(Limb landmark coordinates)

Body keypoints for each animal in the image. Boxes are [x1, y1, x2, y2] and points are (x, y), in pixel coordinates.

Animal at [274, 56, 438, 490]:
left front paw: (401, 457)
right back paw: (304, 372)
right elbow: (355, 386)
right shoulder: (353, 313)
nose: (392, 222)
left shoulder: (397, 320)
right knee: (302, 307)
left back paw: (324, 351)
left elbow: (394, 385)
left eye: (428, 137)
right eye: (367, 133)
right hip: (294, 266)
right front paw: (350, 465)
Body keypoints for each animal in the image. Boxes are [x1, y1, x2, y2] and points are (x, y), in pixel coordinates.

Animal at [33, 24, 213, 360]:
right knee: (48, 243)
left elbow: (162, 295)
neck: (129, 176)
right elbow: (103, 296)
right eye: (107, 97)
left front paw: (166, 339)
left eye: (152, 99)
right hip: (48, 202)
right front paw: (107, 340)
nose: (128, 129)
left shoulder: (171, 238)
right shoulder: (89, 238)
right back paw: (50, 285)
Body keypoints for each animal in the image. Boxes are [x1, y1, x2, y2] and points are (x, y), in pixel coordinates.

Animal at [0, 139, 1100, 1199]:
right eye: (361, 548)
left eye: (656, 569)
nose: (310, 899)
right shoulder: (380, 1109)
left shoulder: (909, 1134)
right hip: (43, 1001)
* * *
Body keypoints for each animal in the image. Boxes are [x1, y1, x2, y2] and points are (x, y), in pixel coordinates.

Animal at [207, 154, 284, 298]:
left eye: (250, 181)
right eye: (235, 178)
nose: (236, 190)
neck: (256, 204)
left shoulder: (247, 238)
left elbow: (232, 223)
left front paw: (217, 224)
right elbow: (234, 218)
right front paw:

▶ [Work request]: Where a line above holds the string "elbow", show that line.

▶ [Written response]:
right elbow: (355, 386)
left elbow: (394, 385)
left elbow: (162, 295)
right elbow: (103, 296)
left elbow: (232, 223)
right elbow: (234, 218)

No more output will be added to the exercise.